BenSkywalker
Diamond Member
- Oct 9, 1999
- 9,140
- 67
- 91
Hold on a sec. How would an SM3.0 shader get around doing an intersection test to see if the light source can illuminate the object?
They don't get around it, it is the way it has to be done. Using SM3.0 you run a vertex test on each light source then pass the data to the pixel shaders to calculate out which shader routines need to be run.
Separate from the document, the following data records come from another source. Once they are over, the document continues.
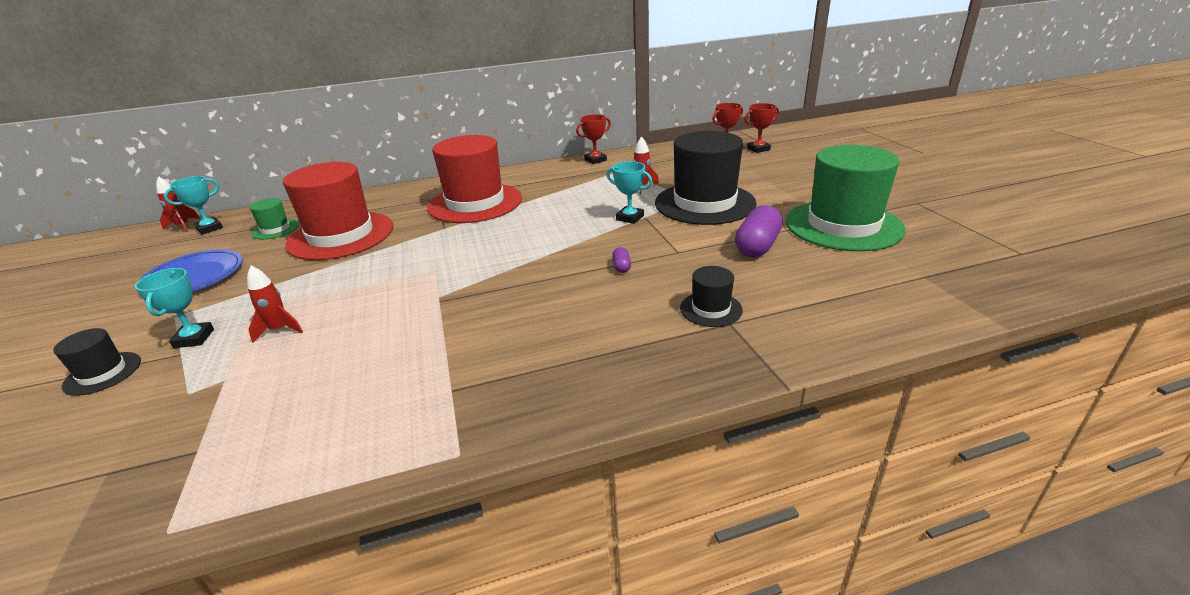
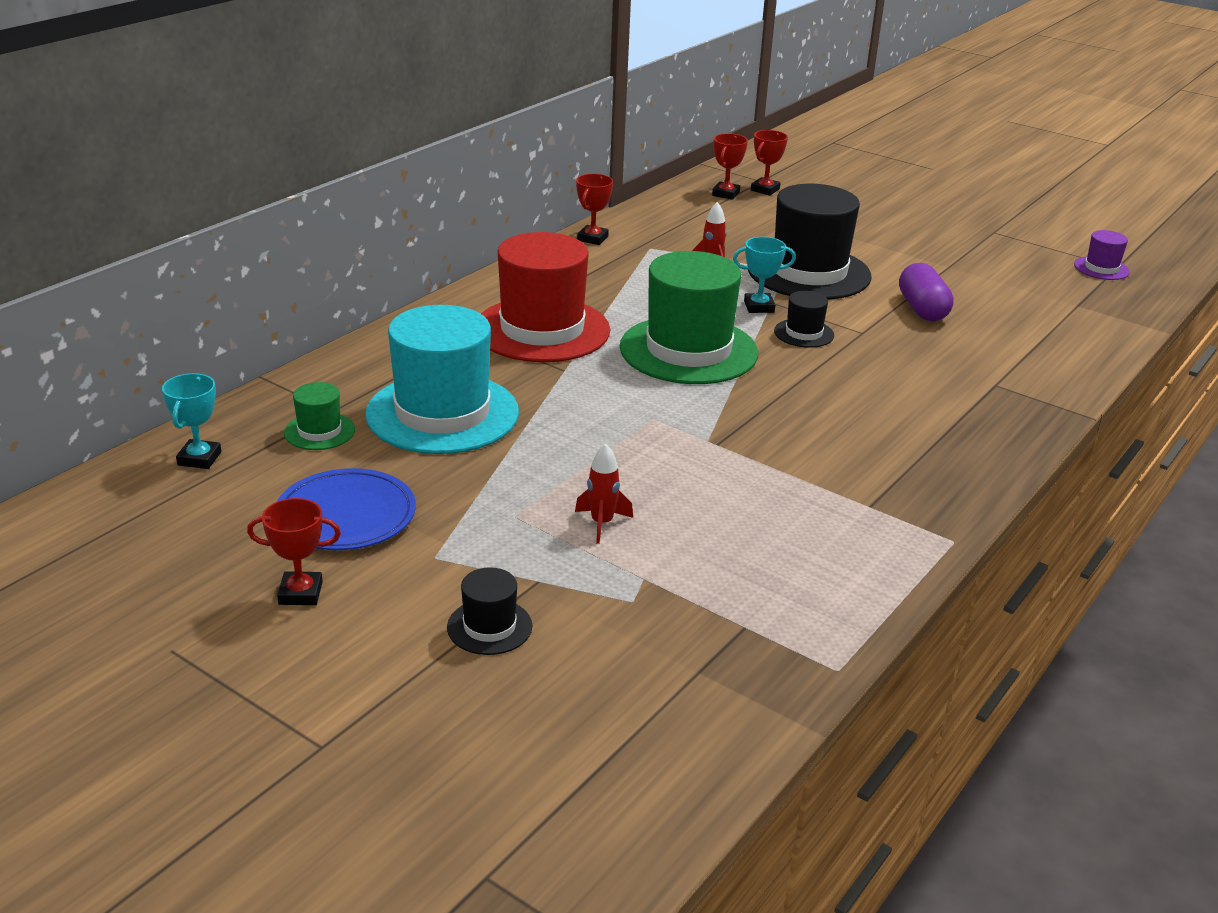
camera: 40 degrees left, 0 degrees up
turquoise trophy [135,268,214,348] -> none
red rocket [156,176,200,232] -> none
red hat [283,162,393,260] -> turquoise hat [365,305,519,454]
purple capsule [612,247,631,273] -> none
black hat [680,266,743,327] -> black hat moved to [774,291,834,348]
green hat [786,145,906,251] -> green hat moved to [620,251,758,384]
none -> red trophy [247,498,341,605]
none -> purple hat [1074,230,1130,280]

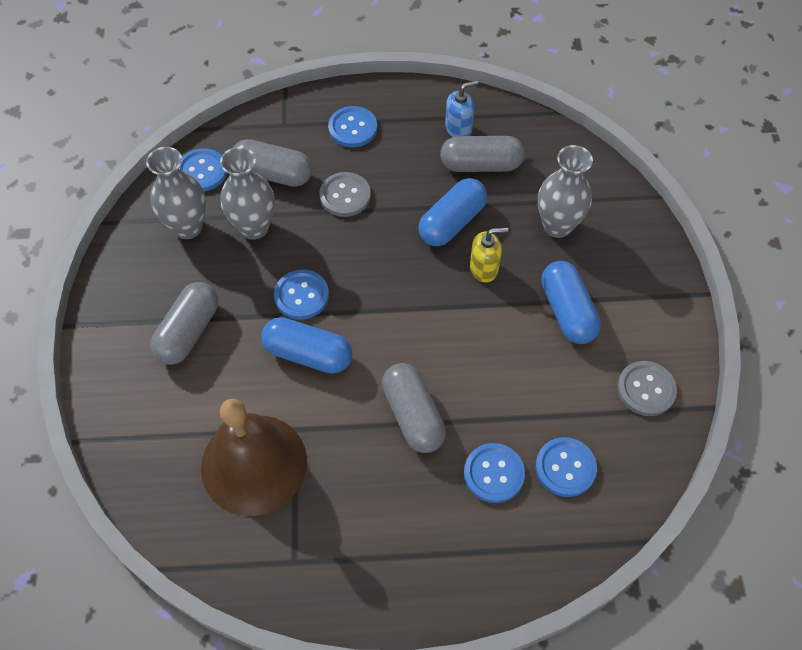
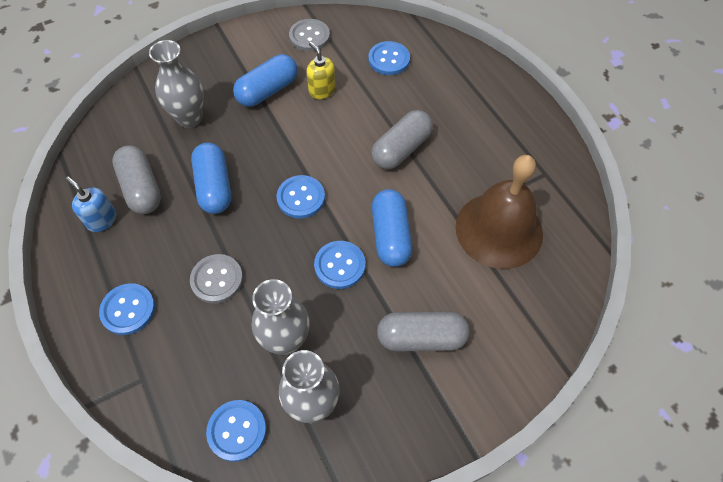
camera: 115 degrees left, 0 degrees up
grey capsule [233,139,312,187] -> none
blue capsule [418,178,487,246] -> blue capsule turned 60 degrees clockwise [191,143,231,214]
blue button [464,443,525,503] -> blue button moved to [276,175,325,219]
yellow soap dispenser [470,227,508,282] -> yellow soap dispenser moved to [306,42,335,99]

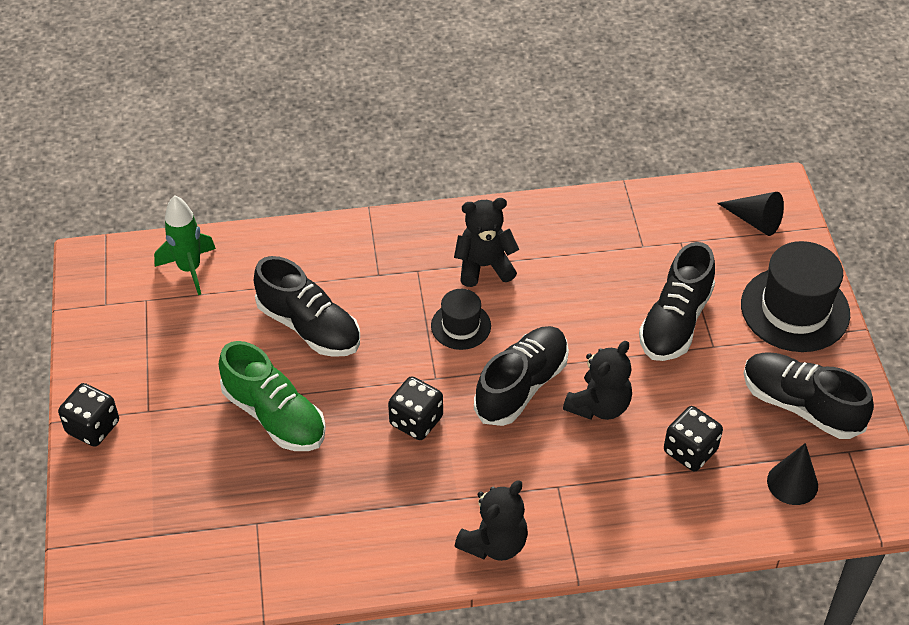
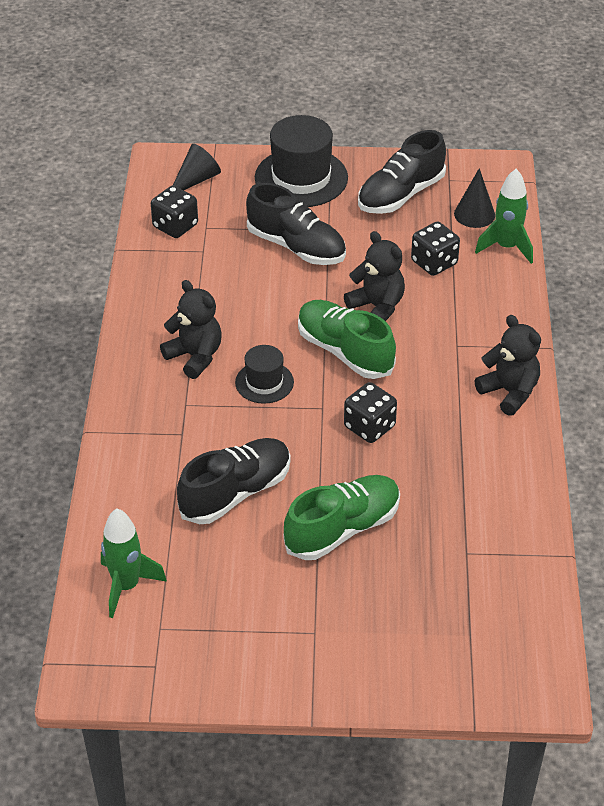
camera: 80 degrees left, 5 degrees down
black dice [58,383,119,447] -> black dice moved to [151,186,198,238]
black teddy bear [454,198,519,287] -> black teddy bear turned 135 degrees clockwise [160,280,221,379]
black shoe [474,326,569,426] -> green shoe [298,300,396,379]
none -> green rocket [475,169,533,264]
You can't do this under SM2.0 in the fashion it is possible with 3.0(lack of dynamic branching)- you would need to calculate out a per pixel coverage map which wouldn't be close to reasonable.
The 'normal' sequence I would assume for culling back-facing surfaces (which is what I *thought* you were talking about; suddenly now we're doing intersection tests as well?) during dynamic lighting would be to have a shader that looks something like this in SM3.0:
It is beyond culling back facing surfaces- it is also culling unneeded shader routines from forward facing pixles.
In SM2.0, you can get a very close effect by running a shader like this:
{
calculate surface normal to light
store surface normal
}
and then for each pixel that is facing the light, you run another pass of a shader that looks like:
{
calculate contribution of light to color of pixel
}
You need to calculate from the light to the surface, not the other way around. How would you go about storing the data for this? You could tile the scene into six or eight different full frame sized textures to store the relevant shader data(lack of precission supported under SM2.0) in terms of what pixels need what light routines run- and then you would have to take that data and run a shader program to create a shader routine for each pixel and then apply that for the final run time- you are talking radiosity levels of complexity(far worse then the overhead of simply handling all of the shaders in the first place).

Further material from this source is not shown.